Thursday, 15 September 2011

Broadway Industrial (KimEng)

Up-to-date in 60 seconds
Background: Broadway Industrial has two core businesses. It manufactures precision machined parts for the hard disk drive, semiconductor and automotive industries, as well as provides foam plastic solutions for protective packaging, insulation, automotive and medical applications. HDD accounts for about 70% of revenue, non-HDD about 10%, and the rest from foam plastic.

Latest 2Q11 results: Net profit fell 64% YoY despite 1.5% higher sales as the HDD and semiconductor businesses were hit by the weak US$ and price erosion of its core actuator arm product. However, foam plastic was a bright spot despite higher labour costs as well as start-up costs from new subsidiaries in China.

Key ratios…
Price-to-earnings: 3.1x
Price-to-NTA: 0.9x
FY10 dividend per share / yield: $0.02 / 5.9%
Return on equity: 6.5% (2Q11 annualised)
Net gearing: 21.9% (end-2Q11)

Share price S$0.34
Issued shares (m) 416.0
Market cap (S$m) 141.4
Free float (%) 54.4%
Recent fundraising Nil
Financial YE 31 December
Major shareholders Wong Sheung Sze (36.1%), Lew Syn Pau (9.5%)
YTD change -37%
52-wk price range S$0.33-0.63

Our view
A tough year ahead. Earnings this year will be hurt by a combination of factors, key among which is Broadway’s ongoing relocation of certain HDD manufacturing activities from Shenzhen to Chongqing in a bid to escape high labour costs in Shenzhen. Although the company expects to realise cost savings by FY12, the massive movement of machinery and workers, as well as the operating of parallel operations in two locations during the move, is expected to impact FY11 profitability.

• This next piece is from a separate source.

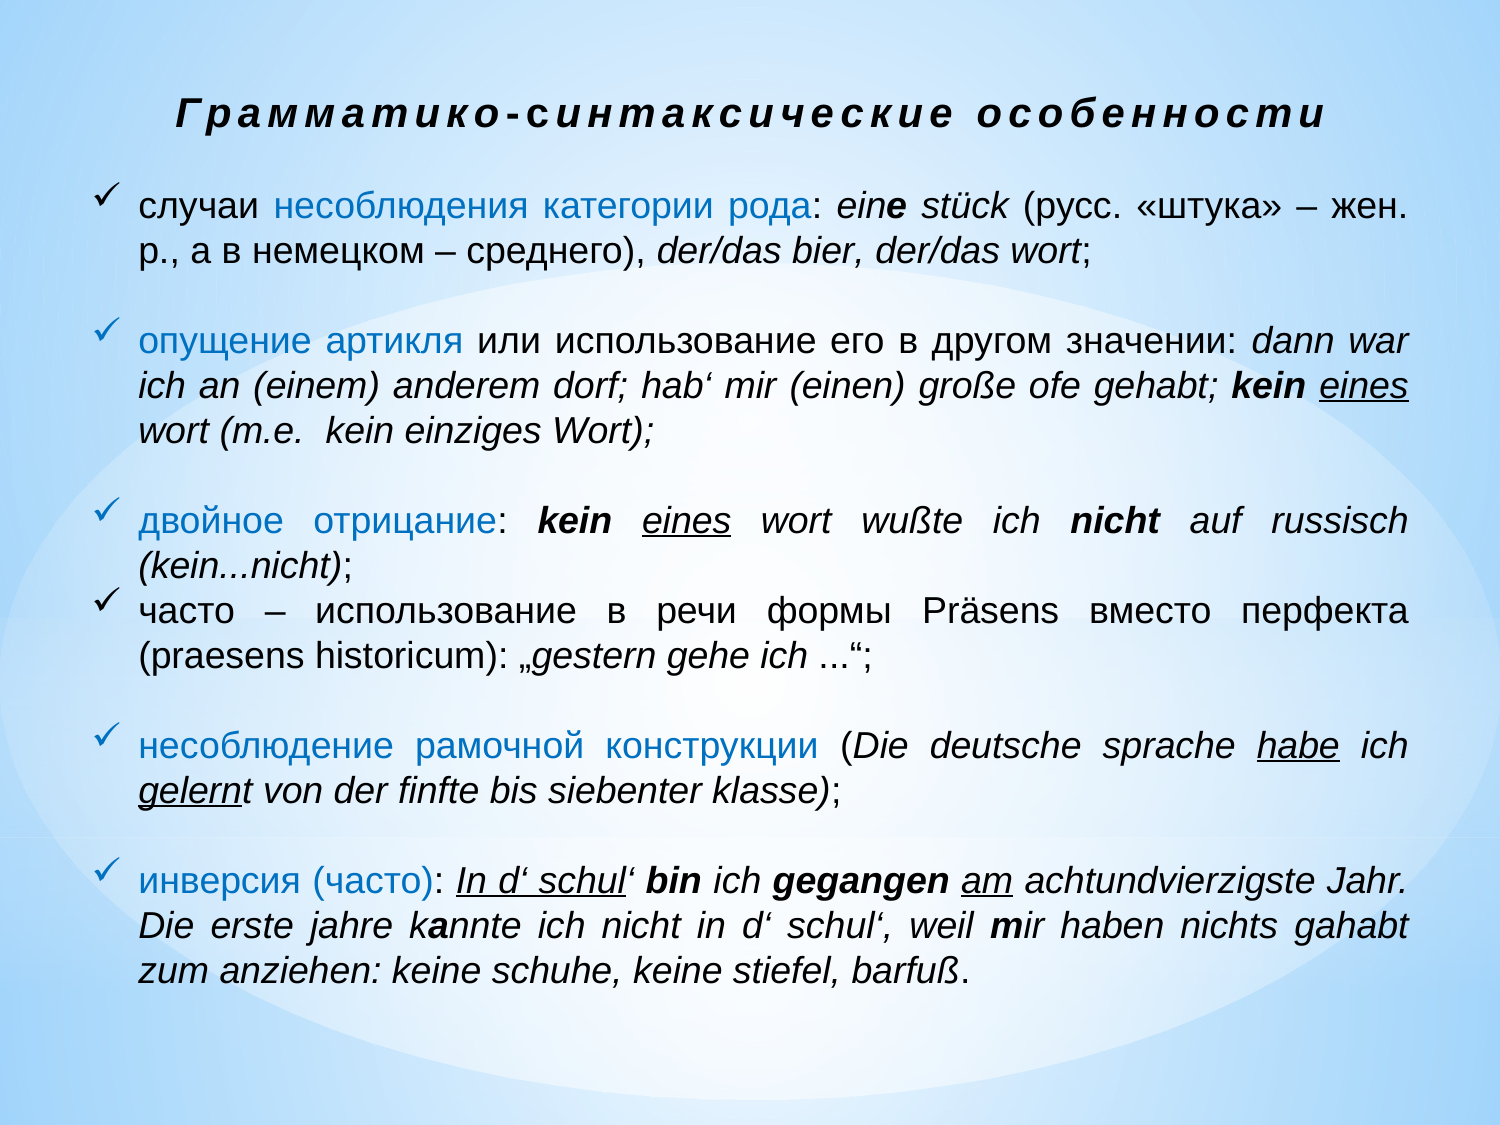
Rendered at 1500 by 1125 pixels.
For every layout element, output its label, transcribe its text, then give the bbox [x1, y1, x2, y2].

text_box Грамматико-синтаксические особенности случаи несоблюдения категории рода: eine stück (русс. «штука» – жен. р., а в немецком – среднего), der/das bier, der/das wort; опущение артикля или использование его в другом значении: dann war ich an (einem) anderem dorf; hab‘ mir (einen) große ofe gehabt; kein eines wort (т.е. kein einziges Wort); двойное отрицание: kein eines wort wußte ich nicht auf russisch (kein...nicht); часто – использование в речи формы Präsens вместо перфекта (praesens historicum): „gestern gehe ich ...“; несоблюдение рамочной конструкции (Die deutsche sprache habe ich gelernt von der finfte bis siebenter klasse); инверсия (часто): In d‘ schul‘ bin ich gegangen am achtundvierzigste Jahr. Die erste jahre kannte ich nicht in d‘ schul‘, weil mir haben nichts gahabt zum anziehen: keine schuhe, keine stiefel, barfuß. [76, 78, 1424, 998]
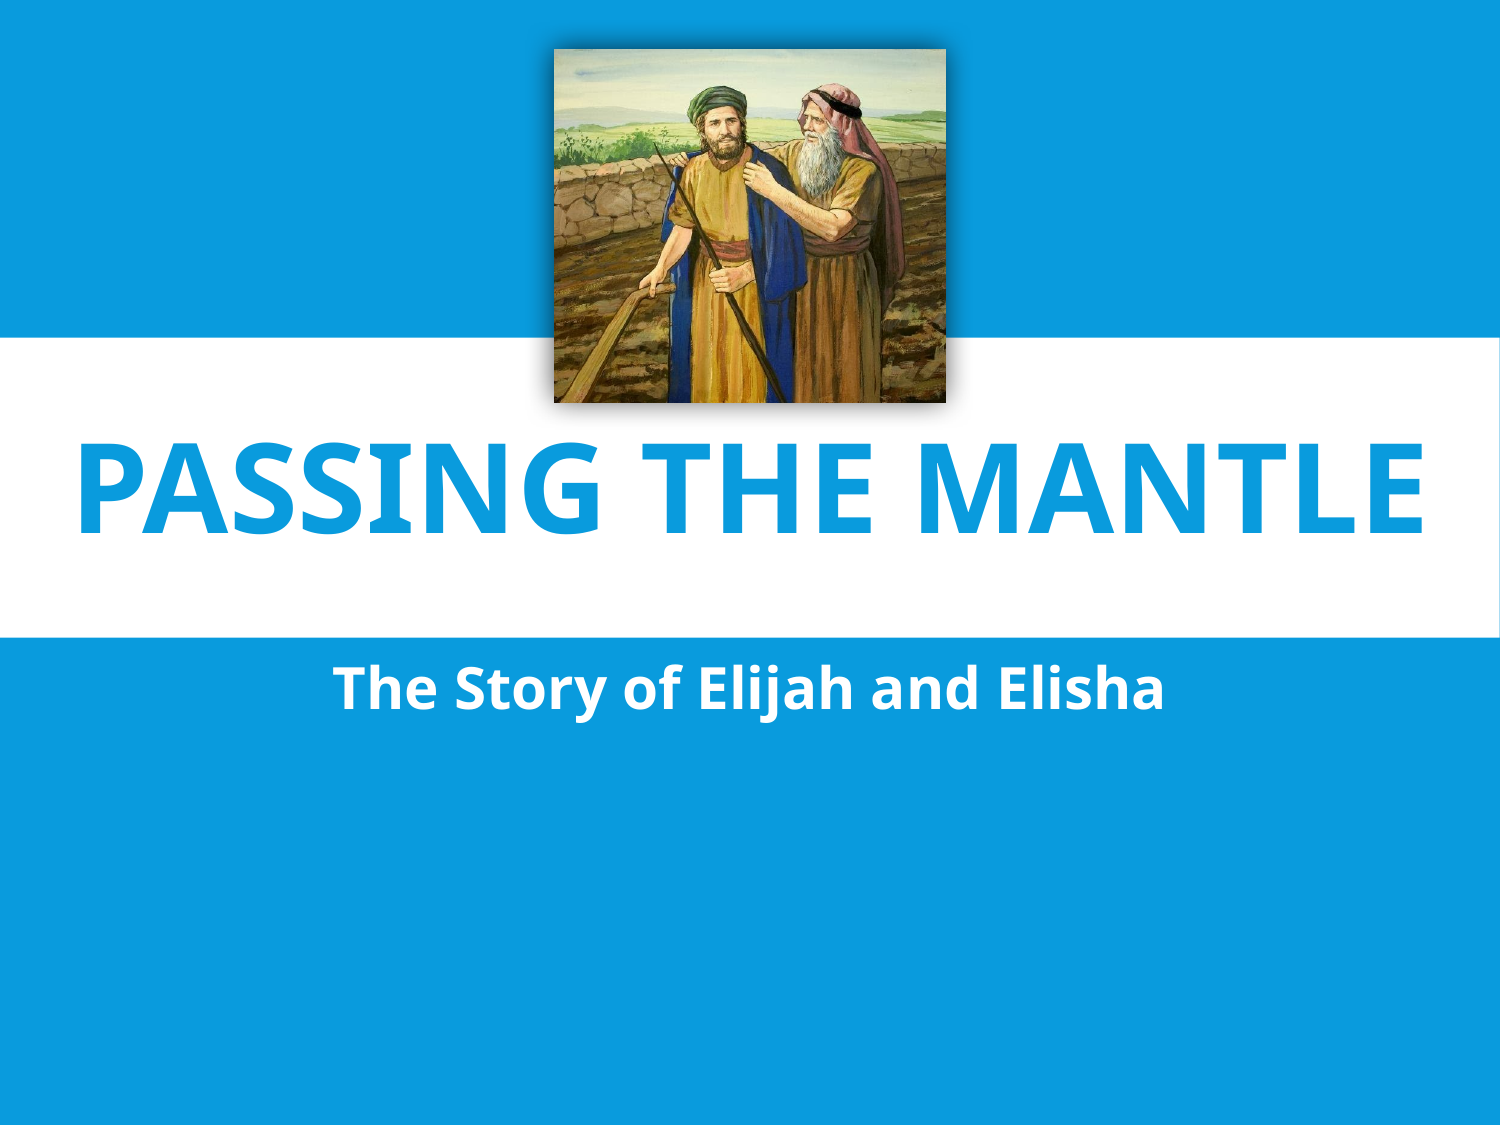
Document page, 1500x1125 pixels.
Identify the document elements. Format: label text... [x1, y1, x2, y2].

Likely to cut capital spending to preserve dividends. With the cost of the relocation and significant additional investments in hard disk drive operations, Broadway had originally expected capex to spike to $70m in FY11. However, with net gearing already doubled YoY to 0.2x as at 2Q11 and still-slow business flows expected in 2H11, management may reduce this capex to maintain the ordinary DPS of 2 cents declared in FY10.

Impact from Western Digital’s takeover of Hitachi GST still not clear. Broadway is the only supplier of actuator arms for Hitachi’s enterprise hard disk drives, a segment that accounted for 10-11% of its revenue in FY10. With the acquisition of Hitachi GST by Western Digital expected to close by year-end, volumes by HGST to Broadway may weaken in 2H11 even if it succeeds in its negotiations to become a supplier to Western Digital.